Batizada de Acolhe Mais, a iniciativa foi apresentada na Agência Brasileira de Apoio à Gestão do SUS pela primeira-dama Janja Lula da Silva e pelo ministro Alexandre Padilha. Participaram do lançamento representantes do governo, de movimentos sociais e a ativista pelos direitos das mulheres Luiza Brunet.
O programa surgiu como projeto-piloto em março, inicialmente restrito a Recife e ao Rio de Janeiro, e agora chega aos demais estados. Segundo Janja, o atendimento psicológico pode ajudar mulheres a preservar a saúde e enfrentar situações de vulnerabilidade, enquanto Padilha destacou a integração posterior com a rede pública local.
Para solicitar uma consulta, a usuária deve acessar o Meu SUS Digital com a conta gov.br, abrir a área “Miniapps” e selecionar o Acolhe Mais. Após o cadastro na plataforma da AgSUS, a equipe responsável fará contato em até 24 horas para definir a data e o horário do atendimento.
As consultas serão conduzidas por psicólogas capacitadas para oferecer escuta sensível, reconhecer situações de risco e trabalhar em ambiente virtual. Cada mulher poderá fazer até dez sessões, com possibilidade de iniciar outro ciclo ou receber encaminhamento para um Centro de Atenção Psicossocial e demais unidades da rede.
O atendimento funcionará de segunda a sexta-feira, das 8h às 20h, e aos sábados, entre 8h e 14h. Em casos de perigo imediato, a orientação será acionar o Samu ou a Polícia Militar pelo telefone 190.

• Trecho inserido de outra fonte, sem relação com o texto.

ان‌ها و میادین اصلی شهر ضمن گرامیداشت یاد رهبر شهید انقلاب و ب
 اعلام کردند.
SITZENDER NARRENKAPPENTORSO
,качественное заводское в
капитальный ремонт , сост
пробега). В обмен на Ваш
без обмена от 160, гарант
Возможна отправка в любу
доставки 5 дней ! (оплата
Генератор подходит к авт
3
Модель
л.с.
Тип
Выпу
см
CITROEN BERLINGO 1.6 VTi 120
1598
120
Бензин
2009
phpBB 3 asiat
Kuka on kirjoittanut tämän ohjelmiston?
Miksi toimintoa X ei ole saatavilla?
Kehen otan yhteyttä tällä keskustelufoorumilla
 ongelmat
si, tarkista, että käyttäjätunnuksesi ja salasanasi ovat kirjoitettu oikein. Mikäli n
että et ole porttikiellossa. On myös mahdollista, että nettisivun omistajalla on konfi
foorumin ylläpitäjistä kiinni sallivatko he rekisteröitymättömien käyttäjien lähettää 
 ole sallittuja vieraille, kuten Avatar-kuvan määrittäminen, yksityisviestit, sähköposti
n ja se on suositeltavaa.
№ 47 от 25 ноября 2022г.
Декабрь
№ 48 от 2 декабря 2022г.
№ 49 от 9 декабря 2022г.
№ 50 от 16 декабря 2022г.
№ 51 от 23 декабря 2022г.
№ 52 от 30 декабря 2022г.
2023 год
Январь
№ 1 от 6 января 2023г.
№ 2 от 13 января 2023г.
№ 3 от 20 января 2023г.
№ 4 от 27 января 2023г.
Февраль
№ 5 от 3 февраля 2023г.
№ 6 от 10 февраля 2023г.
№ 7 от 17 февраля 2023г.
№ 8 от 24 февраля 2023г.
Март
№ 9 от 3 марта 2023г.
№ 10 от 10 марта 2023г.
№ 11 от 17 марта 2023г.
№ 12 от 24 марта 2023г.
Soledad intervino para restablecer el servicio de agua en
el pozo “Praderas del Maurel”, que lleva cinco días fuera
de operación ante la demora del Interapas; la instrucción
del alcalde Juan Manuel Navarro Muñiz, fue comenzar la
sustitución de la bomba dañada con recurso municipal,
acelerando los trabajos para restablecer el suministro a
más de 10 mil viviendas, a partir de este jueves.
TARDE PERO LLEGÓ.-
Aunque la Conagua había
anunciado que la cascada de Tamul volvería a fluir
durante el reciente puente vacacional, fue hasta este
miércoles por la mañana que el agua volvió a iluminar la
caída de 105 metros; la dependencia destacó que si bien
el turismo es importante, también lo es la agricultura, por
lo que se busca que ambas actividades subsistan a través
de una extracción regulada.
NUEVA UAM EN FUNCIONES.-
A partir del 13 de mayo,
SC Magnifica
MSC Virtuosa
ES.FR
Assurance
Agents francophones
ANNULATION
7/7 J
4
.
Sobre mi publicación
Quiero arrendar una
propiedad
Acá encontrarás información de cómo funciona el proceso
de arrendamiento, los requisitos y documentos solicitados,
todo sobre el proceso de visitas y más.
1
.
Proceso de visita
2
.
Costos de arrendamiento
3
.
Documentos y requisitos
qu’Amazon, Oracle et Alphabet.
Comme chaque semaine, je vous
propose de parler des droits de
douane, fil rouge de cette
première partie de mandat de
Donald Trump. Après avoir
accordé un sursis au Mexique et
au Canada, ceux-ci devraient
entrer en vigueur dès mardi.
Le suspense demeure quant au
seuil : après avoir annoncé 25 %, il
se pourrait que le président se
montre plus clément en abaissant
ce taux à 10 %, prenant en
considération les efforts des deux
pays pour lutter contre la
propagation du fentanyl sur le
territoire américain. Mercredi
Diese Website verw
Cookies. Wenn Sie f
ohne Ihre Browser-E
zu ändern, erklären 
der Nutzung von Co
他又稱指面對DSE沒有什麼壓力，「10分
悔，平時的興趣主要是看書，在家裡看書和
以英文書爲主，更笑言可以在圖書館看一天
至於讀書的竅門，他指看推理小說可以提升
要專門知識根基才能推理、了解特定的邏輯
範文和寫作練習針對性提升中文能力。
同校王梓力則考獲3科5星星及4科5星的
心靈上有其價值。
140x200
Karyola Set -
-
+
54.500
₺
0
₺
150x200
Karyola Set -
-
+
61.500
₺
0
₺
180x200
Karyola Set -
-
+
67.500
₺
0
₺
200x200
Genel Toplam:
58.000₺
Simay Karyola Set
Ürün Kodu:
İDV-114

A ampliação ocorre diante do avanço dos registros de violência física, psicológica, sexual e financeira contra mulheres, que saltaram de 167,4 mil, em 2015, para 348,5 mil, em 2025. Thelma Mello, da Central de Movimentos Populares, apontou que o acesso remoto também poderá aliviar a sobrecarga enfrentada por mães atípicas e outras cuidadoras.